◆ TASK ITEM ◆
Lines to restate from the data below: from the one containing "left shoulder: (58, 43, 11)" to the one containing "left wrist: (268, 111, 0)", both included. Give them again exactly, and only them.

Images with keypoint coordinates

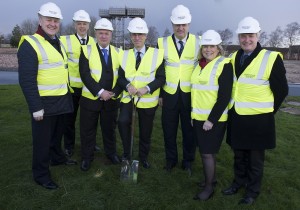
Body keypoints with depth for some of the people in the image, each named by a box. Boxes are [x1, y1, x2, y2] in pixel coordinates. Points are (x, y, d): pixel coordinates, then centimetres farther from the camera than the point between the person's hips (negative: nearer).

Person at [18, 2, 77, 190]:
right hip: (44, 103, -7)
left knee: (58, 134, 22)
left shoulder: (58, 43, 11)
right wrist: (35, 107, -22)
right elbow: (26, 80, -21)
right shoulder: (30, 44, -16)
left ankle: (58, 158, 43)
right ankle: (41, 174, 21)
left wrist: (67, 94, 19)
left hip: (61, 101, 8)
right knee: (42, 139, 5)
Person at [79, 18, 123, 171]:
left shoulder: (118, 52, 6)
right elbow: (85, 75, -13)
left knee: (110, 128, 15)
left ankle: (111, 152, 35)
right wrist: (100, 92, -21)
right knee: (88, 130, 8)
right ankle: (86, 157, 25)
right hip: (90, 98, -2)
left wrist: (114, 92, -12)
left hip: (112, 99, 2)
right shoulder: (87, 51, -3)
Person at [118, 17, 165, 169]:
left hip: (147, 99, -1)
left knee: (145, 131, 10)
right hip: (128, 97, 1)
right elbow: (120, 77, 3)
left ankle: (143, 157, 35)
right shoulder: (124, 55, 5)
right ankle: (126, 152, 0)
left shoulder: (157, 54, -4)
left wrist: (147, 88, -23)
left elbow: (161, 78, -7)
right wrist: (128, 86, -19)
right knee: (123, 121, -24)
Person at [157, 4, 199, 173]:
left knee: (189, 130, 10)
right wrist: (159, 94, 3)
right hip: (169, 95, 1)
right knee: (169, 130, 10)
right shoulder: (163, 43, 2)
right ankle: (171, 159, 30)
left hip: (191, 95, 0)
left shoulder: (199, 42, 0)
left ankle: (188, 161, 28)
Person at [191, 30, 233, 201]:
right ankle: (212, 178, 35)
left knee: (207, 153, -1)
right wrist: (193, 114, 13)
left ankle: (209, 187, 17)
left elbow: (224, 97, -17)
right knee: (208, 151, 17)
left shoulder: (224, 65, -12)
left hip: (213, 119, -7)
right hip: (199, 117, 7)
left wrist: (211, 119, -19)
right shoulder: (200, 65, 9)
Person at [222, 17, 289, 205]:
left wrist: (268, 111, 0)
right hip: (236, 118, 5)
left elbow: (282, 90, -6)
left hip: (258, 119, -5)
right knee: (239, 155, 20)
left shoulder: (271, 59, -12)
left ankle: (253, 191, 30)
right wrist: (235, 107, 9)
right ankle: (239, 182, 40)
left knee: (255, 158, 12)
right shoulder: (234, 58, 5)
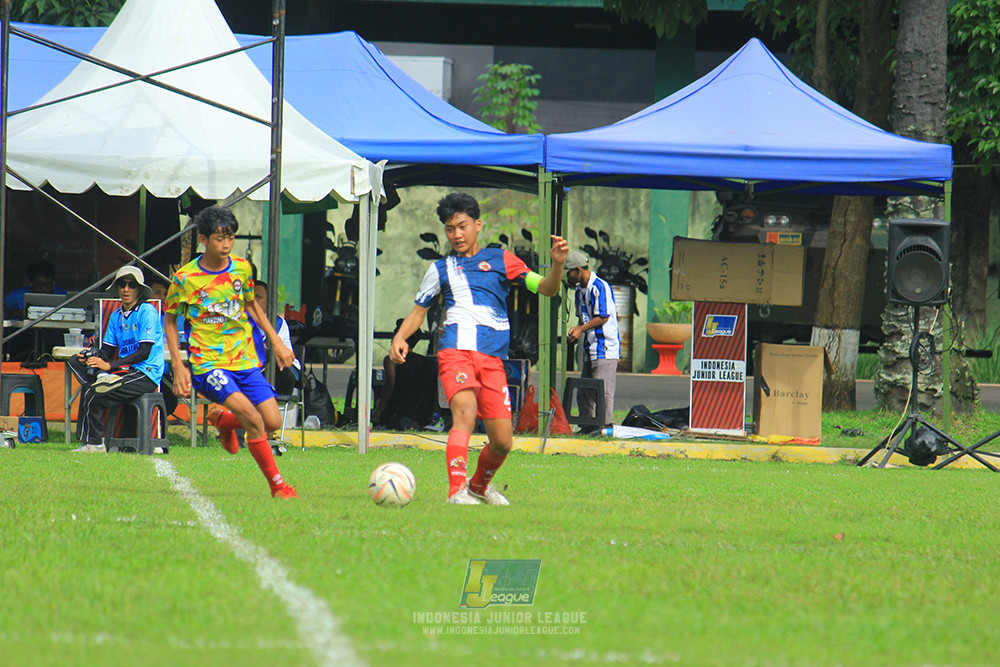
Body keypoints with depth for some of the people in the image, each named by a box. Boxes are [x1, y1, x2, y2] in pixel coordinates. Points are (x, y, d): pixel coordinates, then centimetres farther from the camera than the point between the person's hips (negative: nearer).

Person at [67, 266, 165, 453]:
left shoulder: (147, 312, -7)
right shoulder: (116, 316, 17)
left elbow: (144, 353, -15)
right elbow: (107, 351, 16)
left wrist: (109, 365, -20)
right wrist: (92, 358, -9)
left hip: (146, 374, -8)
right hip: (125, 371, 8)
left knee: (93, 393, -25)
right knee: (76, 361, -9)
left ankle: (94, 443, -12)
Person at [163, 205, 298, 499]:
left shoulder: (241, 268, 3)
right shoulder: (185, 278, -9)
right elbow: (170, 319, 3)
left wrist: (276, 342, 15)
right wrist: (178, 366, -4)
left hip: (245, 361, 5)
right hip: (209, 362, -5)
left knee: (273, 422, -4)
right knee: (250, 415, -24)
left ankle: (224, 421, 28)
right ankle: (277, 484, -14)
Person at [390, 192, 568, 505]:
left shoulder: (500, 259, 15)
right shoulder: (440, 269, 18)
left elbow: (546, 289, 11)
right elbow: (419, 311, 27)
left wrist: (557, 264, -10)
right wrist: (400, 337, 8)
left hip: (493, 358, 1)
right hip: (455, 350, -1)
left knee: (502, 442, 1)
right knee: (465, 413, -29)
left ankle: (479, 484, 32)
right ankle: (457, 491, -39)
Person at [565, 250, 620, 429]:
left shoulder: (600, 287, -11)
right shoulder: (580, 290, 18)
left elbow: (603, 317, -15)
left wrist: (581, 329, -12)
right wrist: (577, 328, 5)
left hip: (605, 349, -10)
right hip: (589, 350, 10)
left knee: (603, 393, -12)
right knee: (583, 394, 9)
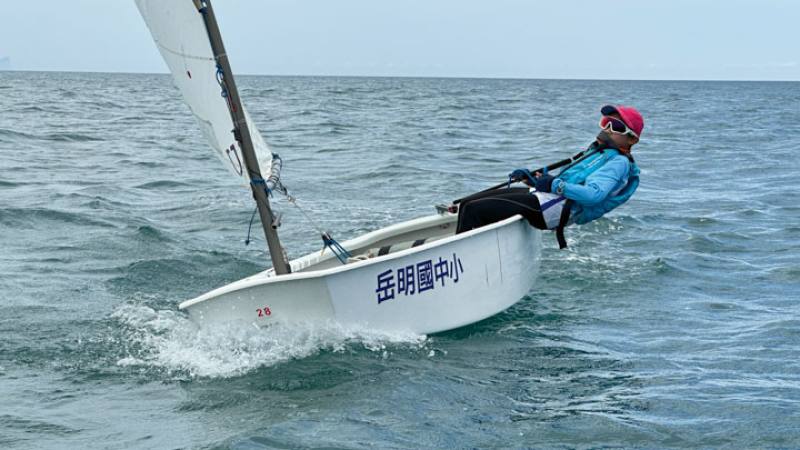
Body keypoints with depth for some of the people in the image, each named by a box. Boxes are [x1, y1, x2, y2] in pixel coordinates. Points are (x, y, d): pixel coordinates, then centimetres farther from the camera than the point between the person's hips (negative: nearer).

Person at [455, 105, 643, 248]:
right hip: (542, 198, 10)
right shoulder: (597, 153, 28)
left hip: (551, 209, -10)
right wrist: (531, 178, 14)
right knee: (467, 204, 3)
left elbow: (593, 194, -20)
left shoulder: (619, 162, -3)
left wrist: (556, 184, -19)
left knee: (473, 209, -18)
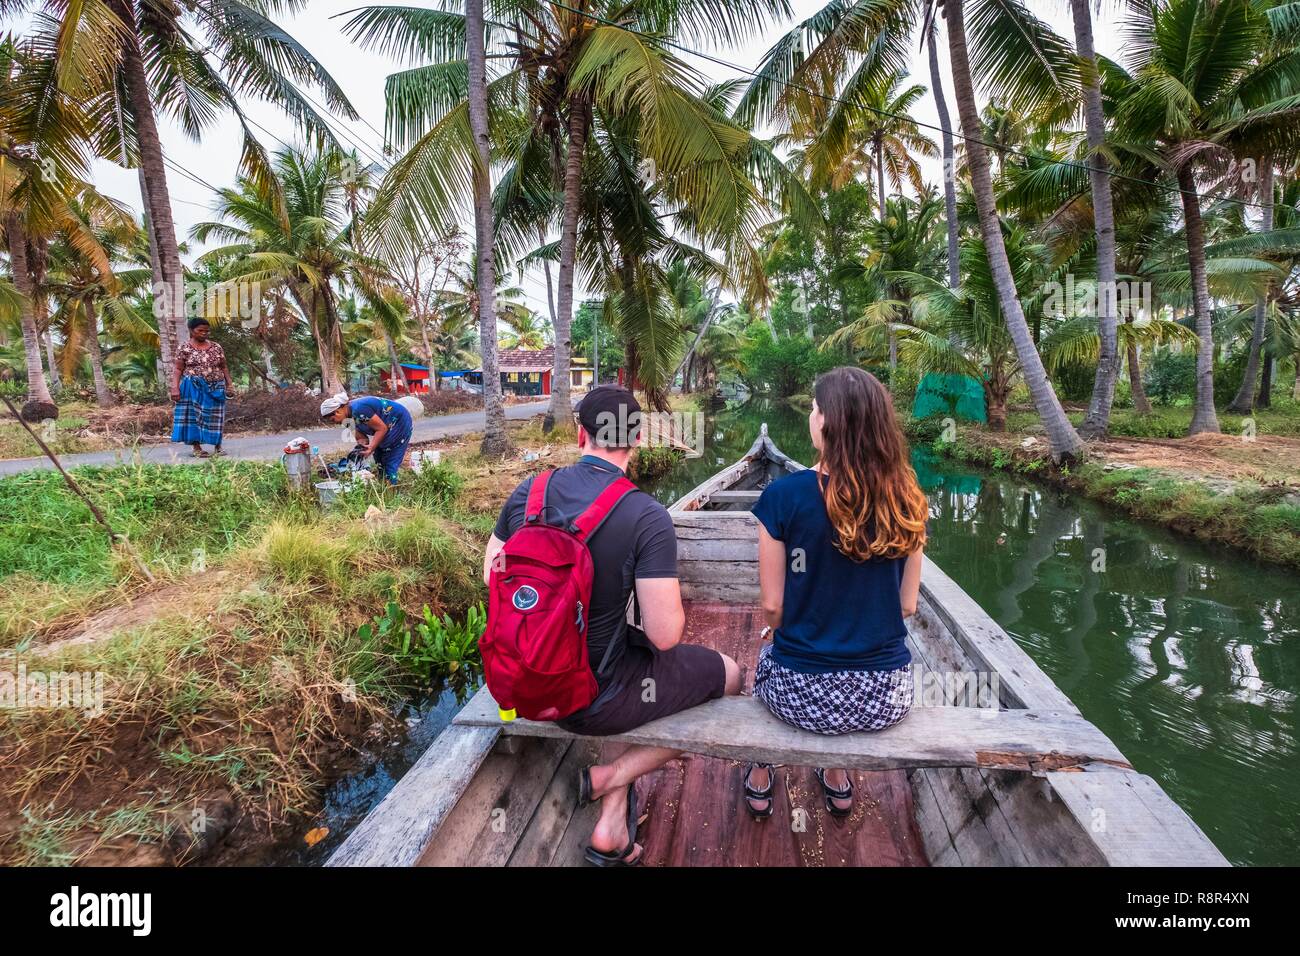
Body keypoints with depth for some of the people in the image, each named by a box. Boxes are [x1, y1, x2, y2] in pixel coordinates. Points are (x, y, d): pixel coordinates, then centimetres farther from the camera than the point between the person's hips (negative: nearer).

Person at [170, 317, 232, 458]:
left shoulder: (216, 347, 9)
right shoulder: (184, 348, 0)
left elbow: (224, 367, 12)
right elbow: (178, 369, -3)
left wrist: (229, 383, 3)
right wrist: (175, 387, -13)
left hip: (215, 388, 3)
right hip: (193, 389, -3)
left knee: (215, 417, 5)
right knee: (194, 417, -1)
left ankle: (217, 446, 13)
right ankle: (197, 447, 2)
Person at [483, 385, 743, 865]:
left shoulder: (526, 492, -6)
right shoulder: (647, 517, -23)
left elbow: (492, 576, 7)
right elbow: (665, 635, -22)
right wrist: (669, 597, 0)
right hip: (593, 699, -5)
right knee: (727, 673, 17)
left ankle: (612, 826, 29)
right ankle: (609, 775, 14)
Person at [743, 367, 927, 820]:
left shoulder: (785, 495, -16)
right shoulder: (904, 499, -5)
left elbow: (772, 605, -10)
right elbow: (906, 605, 2)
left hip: (804, 695, -3)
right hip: (887, 697, 3)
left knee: (768, 656, 32)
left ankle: (759, 783, 43)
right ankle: (838, 781, 48)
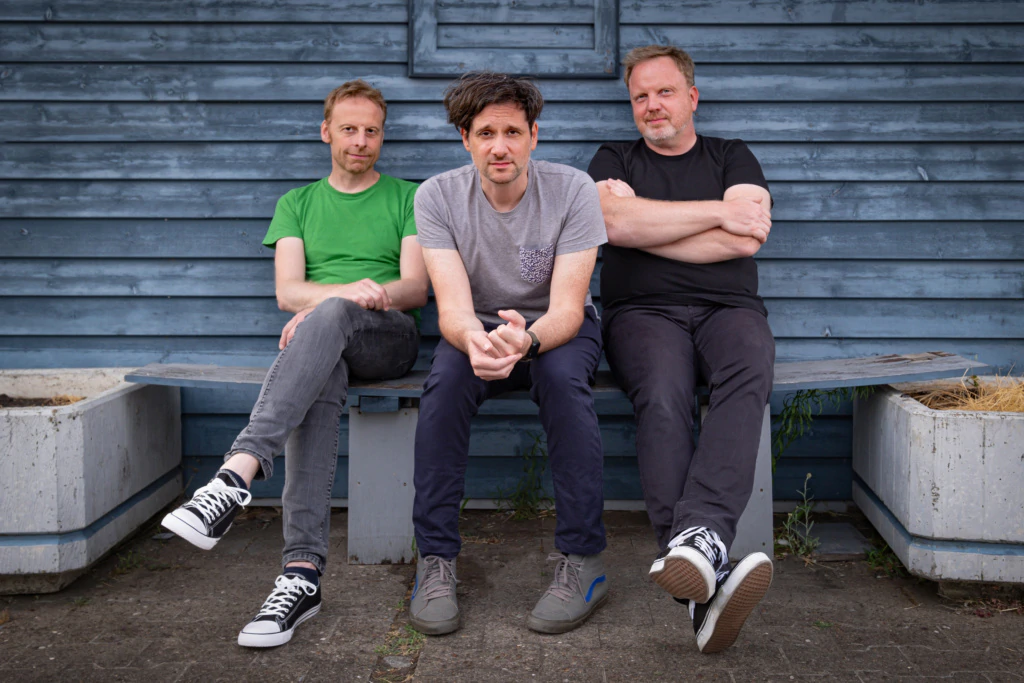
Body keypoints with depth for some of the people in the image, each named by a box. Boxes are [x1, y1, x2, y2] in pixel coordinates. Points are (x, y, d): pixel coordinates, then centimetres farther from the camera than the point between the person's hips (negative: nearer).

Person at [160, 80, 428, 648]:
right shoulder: (297, 203, 21)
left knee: (328, 318, -37)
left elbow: (416, 288, 2)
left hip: (390, 336, -1)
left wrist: (349, 300, -17)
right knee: (320, 376, -38)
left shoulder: (408, 198, 15)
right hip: (325, 343, 1)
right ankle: (302, 573, -46)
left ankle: (235, 476, -51)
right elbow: (287, 291, 5)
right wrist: (349, 289, -18)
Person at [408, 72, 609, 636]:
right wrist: (475, 339, -47)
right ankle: (435, 560, -22)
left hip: (558, 328, -1)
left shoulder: (572, 190, -17)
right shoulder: (437, 196, -13)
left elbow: (567, 307, -23)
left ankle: (582, 560, -24)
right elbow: (452, 306, -22)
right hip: (476, 328, 1)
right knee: (445, 378, -32)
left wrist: (527, 338, -48)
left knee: (562, 376, -35)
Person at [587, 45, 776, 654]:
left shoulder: (733, 158, 21)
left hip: (729, 309, 1)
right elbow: (616, 223, -2)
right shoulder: (615, 161, 22)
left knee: (748, 375, -36)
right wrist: (719, 212, 0)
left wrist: (644, 223, 0)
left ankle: (697, 538, -52)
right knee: (662, 399, -35)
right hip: (645, 312, -1)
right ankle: (706, 581, -47)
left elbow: (746, 239, 1)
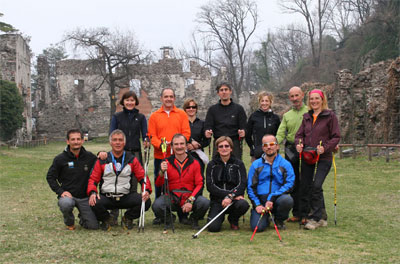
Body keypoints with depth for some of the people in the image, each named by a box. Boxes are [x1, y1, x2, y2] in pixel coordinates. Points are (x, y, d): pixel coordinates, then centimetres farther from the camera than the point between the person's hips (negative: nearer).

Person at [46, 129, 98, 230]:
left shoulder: (90, 157, 3)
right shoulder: (60, 159, -2)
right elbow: (50, 177, 4)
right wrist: (60, 191, -10)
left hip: (85, 197, 2)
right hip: (68, 195, -1)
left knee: (94, 226, -9)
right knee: (65, 204, -38)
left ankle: (82, 217, 28)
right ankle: (69, 222, -2)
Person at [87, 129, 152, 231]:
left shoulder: (132, 159, 9)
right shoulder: (102, 160, 7)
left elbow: (142, 177, 6)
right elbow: (93, 179, 8)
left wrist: (146, 190, -14)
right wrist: (92, 192, -13)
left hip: (126, 197, 1)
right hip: (107, 197, -1)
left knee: (146, 202, -25)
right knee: (95, 204, -34)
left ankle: (128, 218, 7)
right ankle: (106, 219, 4)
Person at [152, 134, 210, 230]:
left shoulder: (194, 163, 2)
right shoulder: (167, 163, 2)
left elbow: (199, 184, -1)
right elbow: (158, 184, -2)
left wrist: (190, 200, -15)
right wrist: (162, 172, -22)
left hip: (190, 197, 0)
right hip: (172, 197, 0)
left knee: (205, 202, -29)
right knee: (157, 205, -30)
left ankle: (193, 219, 6)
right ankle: (168, 219, 8)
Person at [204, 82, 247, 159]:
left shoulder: (238, 108, 9)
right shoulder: (212, 109, 12)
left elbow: (243, 126, 5)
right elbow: (207, 126, 6)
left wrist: (242, 132, -19)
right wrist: (207, 132, -18)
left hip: (235, 144, -1)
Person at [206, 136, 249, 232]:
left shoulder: (238, 164, 6)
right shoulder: (212, 165, 7)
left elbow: (242, 184, -5)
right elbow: (210, 186, -4)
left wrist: (230, 196, -21)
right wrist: (227, 194, -17)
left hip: (234, 199, 0)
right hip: (217, 200, 0)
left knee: (243, 204, -35)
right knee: (213, 227, -23)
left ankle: (233, 220, 2)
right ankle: (221, 217, 16)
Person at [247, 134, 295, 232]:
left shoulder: (285, 164, 4)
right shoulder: (256, 165, 8)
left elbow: (289, 185, -6)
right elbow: (250, 187, 6)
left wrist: (272, 198, -17)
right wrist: (257, 205, -9)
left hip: (277, 199, 0)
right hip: (260, 200, 0)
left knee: (287, 200, -34)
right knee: (257, 227, -23)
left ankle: (279, 220, 0)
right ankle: (266, 218, 16)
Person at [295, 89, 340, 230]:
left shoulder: (330, 116, -2)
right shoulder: (307, 117, 14)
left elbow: (336, 137, -4)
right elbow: (300, 134, 16)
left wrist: (325, 148, -18)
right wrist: (299, 143, -6)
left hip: (323, 157, -5)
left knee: (316, 186, -15)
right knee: (304, 187, 6)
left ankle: (315, 218, -7)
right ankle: (304, 215, 19)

◆ ANSWER BOX ◆
left shoulder: (58, 43, 11)
right wrist: (35, 107, -22)
right elbow: (26, 80, -21)
right shoulder: (30, 44, -16)
left ankle: (58, 158, 43)
right ankle: (41, 174, 21)
left wrist: (67, 94, 19)
left hip: (61, 101, 8)
right knee: (42, 139, 5)
Person at [79, 18, 123, 171]:
left shoulder: (118, 52, 6)
right elbow: (85, 75, -13)
left knee: (110, 128, 15)
left ankle: (111, 152, 35)
right wrist: (100, 92, -21)
right knee: (88, 130, 8)
right ankle: (86, 157, 25)
right hip: (90, 98, -2)
left wrist: (114, 92, -12)
left hip: (112, 99, 2)
right shoulder: (87, 51, -3)
Person at [118, 17, 165, 169]:
left hip: (147, 99, -1)
left knee: (145, 131, 10)
right hip: (128, 97, 1)
right elbow: (120, 77, 3)
left ankle: (143, 157, 35)
right shoulder: (124, 55, 5)
right ankle: (126, 152, 0)
left shoulder: (157, 54, -4)
left wrist: (147, 88, -23)
left elbow: (161, 78, -7)
right wrist: (128, 86, -19)
right knee: (123, 121, -24)
Person at [157, 4, 199, 173]:
left knee: (189, 130, 10)
right wrist: (159, 94, 3)
right hip: (169, 95, 1)
right knee: (169, 130, 10)
right shoulder: (163, 43, 2)
right ankle: (171, 159, 30)
left hip: (191, 95, 0)
left shoulder: (199, 42, 0)
left ankle: (188, 161, 28)
Person at [191, 30, 233, 201]:
right ankle: (212, 178, 35)
left knee: (207, 153, -1)
right wrist: (193, 114, 13)
left ankle: (209, 187, 17)
left elbow: (224, 97, -17)
right knee: (208, 151, 17)
left shoulder: (224, 65, -12)
left hip: (213, 119, -7)
right hip: (199, 117, 7)
left wrist: (211, 119, -19)
right shoulder: (200, 65, 9)
Person at [222, 17, 289, 205]:
left wrist: (268, 111, 0)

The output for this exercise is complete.